Sie ist die erfolgreichste Ausstellung weltweit: In den letzten rund 25 Jahren haben über 50 Millionen Gäste «Körperwelten» besucht. Sie haben gestaunt ob der plastinierten Körper, manchen mag die Inszenierung präparierter Leichen auch missfallen haben.
Seit Beginn musste sich Anatom Gunther von Hagens nämlich auch Kritik stellen. Die Zurschaustellung toter Menschen sei unter anderem aus religiösen oder ethischen Gründen verwerflich. So haben etwa am letzten Ausstellungsort in Moskau die Behörden Ermittlungen aufgenommen. Es werde geprüft, schreibt der «Blick», ob «Körperwelten» moralische Werte und Gefühle von Gläubigen verletzte.
«Es handelt sich dabei nicht um eine Anzeige, sondern um Vorermittlungen, ob es zum einem Rechtsverfahren kommen soll», sagt Ausstellungs-Kuratorin Angelina Whalley. Die ersten Hinweise, die sie aus Moskau bekommen habe, deuteten aber nicht auf die Eröffnung eines Verfahrens.
Um «Körperwelten» wird es ruhiger
Ganz generell habe die Kritik an der Ausstellung in den letzten Jahren abgenommen, sagt Whalley weiter. «Anfangs konnte man die Ausstellung vielleicht noch nicht richtig einordnen. Die meiste Kritik hatten wir tatsächlich auch von Menschen, die die Ausstellung nie gesehen haben.»
Die Kritik habe sich an einer Vorstellung orientiert, wie «Körperwelten» sein könnte, «nämlich eine Gruselshow, die den schnellen Kick bringen soll», so Whalley. Viele Millionen hätten mittlerweile aber gesehen, dass die Ausstellung genau das nicht leiste.
Auch als die Ausstellung 2009 zum ersten Mal nach Zürich kam, gab es eine Kontroverse. Whalley sagt: «Im Vergleich zu Deutschland ist in der Schweiz aber über ethische Fragen viel entspannter und sachlicher diskutiert worden.» Nun also kommt die Ausstellung zum zweiten Mal nach Zürich – und dies ausgerechnet in Corona-Zeiten.
Aktuelles Ausstellungs-Thema – aber nicht Corona
Für Angelina Whalley war dies allerdings kein Hinderungsgrund. «Ich denke, dass die Corona-Zeit uns eindrücklich vor Augen führt, dass wir fragil sind, dass unser Dasein beschränkt ist und dass wir dankbar sein sollten für das Leben, das wir führen dürfen.»

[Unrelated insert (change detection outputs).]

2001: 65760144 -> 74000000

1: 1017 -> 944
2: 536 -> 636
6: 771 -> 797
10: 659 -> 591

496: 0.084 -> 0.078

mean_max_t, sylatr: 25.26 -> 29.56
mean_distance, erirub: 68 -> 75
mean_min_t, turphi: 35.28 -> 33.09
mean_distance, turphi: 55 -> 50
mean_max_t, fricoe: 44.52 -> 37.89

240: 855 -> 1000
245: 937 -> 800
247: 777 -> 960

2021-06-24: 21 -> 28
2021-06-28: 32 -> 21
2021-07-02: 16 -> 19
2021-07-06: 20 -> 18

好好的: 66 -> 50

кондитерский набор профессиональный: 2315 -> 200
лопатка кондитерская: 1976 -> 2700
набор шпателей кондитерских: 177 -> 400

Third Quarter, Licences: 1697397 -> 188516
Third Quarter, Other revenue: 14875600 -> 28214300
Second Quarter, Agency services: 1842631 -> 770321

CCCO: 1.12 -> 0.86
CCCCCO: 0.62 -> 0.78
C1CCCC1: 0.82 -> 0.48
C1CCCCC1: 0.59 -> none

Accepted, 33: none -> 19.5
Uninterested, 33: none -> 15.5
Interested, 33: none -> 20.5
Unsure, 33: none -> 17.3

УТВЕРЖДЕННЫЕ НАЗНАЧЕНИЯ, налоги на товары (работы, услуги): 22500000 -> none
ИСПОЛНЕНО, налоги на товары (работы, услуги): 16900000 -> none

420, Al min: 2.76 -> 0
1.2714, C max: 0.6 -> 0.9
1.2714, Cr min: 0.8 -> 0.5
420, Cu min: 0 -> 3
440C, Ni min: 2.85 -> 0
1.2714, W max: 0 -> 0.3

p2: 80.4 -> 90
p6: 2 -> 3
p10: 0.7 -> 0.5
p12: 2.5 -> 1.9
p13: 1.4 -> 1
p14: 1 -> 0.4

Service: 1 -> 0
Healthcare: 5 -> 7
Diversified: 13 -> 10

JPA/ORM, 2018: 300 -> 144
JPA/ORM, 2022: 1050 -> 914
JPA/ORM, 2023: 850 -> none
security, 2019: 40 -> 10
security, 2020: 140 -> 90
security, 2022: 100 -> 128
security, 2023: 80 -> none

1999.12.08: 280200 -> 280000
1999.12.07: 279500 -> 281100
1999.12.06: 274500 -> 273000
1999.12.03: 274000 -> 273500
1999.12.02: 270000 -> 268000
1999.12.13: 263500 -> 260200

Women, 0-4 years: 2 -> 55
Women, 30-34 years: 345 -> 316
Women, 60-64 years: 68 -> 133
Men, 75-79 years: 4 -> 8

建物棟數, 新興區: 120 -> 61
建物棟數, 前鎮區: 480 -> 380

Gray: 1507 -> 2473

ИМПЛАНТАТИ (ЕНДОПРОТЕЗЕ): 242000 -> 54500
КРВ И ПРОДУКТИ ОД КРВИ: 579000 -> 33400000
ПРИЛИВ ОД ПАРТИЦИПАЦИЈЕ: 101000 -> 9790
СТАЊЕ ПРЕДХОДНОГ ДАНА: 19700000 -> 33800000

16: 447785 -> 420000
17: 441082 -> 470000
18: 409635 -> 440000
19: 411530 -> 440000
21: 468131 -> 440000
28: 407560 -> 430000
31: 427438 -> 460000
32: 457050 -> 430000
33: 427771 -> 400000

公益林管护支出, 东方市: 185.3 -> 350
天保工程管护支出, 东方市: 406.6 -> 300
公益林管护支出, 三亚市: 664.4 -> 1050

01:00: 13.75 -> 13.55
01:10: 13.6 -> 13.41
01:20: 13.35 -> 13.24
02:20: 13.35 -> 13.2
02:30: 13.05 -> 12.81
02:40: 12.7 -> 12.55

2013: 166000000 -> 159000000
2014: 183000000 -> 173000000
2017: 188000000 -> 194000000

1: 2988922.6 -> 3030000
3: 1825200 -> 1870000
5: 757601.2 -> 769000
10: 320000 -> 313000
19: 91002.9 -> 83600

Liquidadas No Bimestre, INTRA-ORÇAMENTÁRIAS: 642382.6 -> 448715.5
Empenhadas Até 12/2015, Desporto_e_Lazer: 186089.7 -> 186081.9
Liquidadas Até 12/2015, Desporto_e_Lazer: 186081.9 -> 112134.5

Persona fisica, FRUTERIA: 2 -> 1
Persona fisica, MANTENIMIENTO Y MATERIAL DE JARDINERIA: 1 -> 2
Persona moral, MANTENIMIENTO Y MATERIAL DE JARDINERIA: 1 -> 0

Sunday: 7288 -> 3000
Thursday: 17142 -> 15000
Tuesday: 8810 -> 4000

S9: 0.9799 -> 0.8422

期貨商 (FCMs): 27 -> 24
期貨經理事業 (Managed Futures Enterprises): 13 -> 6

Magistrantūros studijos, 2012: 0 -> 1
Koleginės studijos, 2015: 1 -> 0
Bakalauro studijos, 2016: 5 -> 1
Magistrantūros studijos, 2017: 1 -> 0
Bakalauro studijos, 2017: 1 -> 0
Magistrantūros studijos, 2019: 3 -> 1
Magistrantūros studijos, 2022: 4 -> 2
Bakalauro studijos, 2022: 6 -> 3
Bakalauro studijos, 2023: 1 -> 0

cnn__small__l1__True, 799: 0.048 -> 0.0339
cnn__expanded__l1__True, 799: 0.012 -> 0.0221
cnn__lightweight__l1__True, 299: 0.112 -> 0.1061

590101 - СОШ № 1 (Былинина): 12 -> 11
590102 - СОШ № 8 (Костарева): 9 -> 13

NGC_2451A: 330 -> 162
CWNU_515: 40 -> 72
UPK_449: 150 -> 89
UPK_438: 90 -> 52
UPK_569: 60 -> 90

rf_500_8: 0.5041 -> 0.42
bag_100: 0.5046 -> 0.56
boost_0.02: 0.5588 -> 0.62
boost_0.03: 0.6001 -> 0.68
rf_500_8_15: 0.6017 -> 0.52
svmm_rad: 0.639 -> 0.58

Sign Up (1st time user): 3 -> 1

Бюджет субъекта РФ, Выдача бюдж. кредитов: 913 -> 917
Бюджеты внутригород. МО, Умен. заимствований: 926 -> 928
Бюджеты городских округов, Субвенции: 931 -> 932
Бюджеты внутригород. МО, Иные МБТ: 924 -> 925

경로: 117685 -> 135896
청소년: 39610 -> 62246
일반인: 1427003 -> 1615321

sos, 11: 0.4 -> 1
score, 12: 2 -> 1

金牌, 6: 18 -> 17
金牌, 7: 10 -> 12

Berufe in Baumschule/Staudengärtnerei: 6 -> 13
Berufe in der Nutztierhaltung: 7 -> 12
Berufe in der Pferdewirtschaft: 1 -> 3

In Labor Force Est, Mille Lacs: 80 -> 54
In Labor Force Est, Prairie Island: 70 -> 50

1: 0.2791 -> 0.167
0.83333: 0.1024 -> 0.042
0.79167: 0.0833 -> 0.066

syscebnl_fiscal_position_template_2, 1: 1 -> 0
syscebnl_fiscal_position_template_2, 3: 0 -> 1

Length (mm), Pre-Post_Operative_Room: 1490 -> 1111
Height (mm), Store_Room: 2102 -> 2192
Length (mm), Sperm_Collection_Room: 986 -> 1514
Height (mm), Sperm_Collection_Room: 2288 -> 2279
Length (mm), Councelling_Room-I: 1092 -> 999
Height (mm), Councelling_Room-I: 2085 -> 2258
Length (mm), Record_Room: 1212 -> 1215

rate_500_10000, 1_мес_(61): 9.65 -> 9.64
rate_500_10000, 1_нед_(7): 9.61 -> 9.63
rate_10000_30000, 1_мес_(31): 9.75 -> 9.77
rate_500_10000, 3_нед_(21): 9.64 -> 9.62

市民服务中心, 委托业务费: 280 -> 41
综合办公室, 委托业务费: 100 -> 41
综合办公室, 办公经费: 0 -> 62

Die Ausstellung wegen der Corona-Pandemie auszusetzen, sei nicht in Frage gekommen, denn «gestorben wird ja immer», so Whalley. «Es rückt einem durch die Pandemie einfach stärker ins Bewusstsein.» Die Ausstellung soll vielmehr zeigen, dass Gefühle und Empfindungen in unserem Körper haften, also Grundlage unserer Existenz sind. In diesem Sinn leiste die Ausstellung Aufklärungsarbeit.
Auch in der Ausstellung selbst wird Corona nicht angesprochen. «Ich denke, dass die Leute dieses Themas Müde sind», so Whalley. Corona sei aktuell omnipräsent und sie wisse nicht, ob man der Ausstellung Gutes tut, wenn man das Thema nun nochmals aufgreife. Zudem sei die Corona-Pandemie noch zu jung, um dafür Inhalte für eine Ausstellung zu entwickeln.
Und trotdzem: Die Ausstellung stehe unter einem aktuellen Motto. In «Am Puls der Zeit» gehe es um die Beschleunigung des Lebens. «Wir haben unglaublich viele Dinge entwickelt, die uns das Leben erleichtern und vor allem eins sollen: nämlich, dass wir die Dinge schneller erledigen können», sagt Whalley.
«So haben wir alles rund um uns herum beschleunigt, unseren Körper können wir aber nicht bechleunigen.» Die Austellung soll nun zeigen, welchen Effekt das auf uns hat und die Menschen dazu einladen, darüber nachzudenken.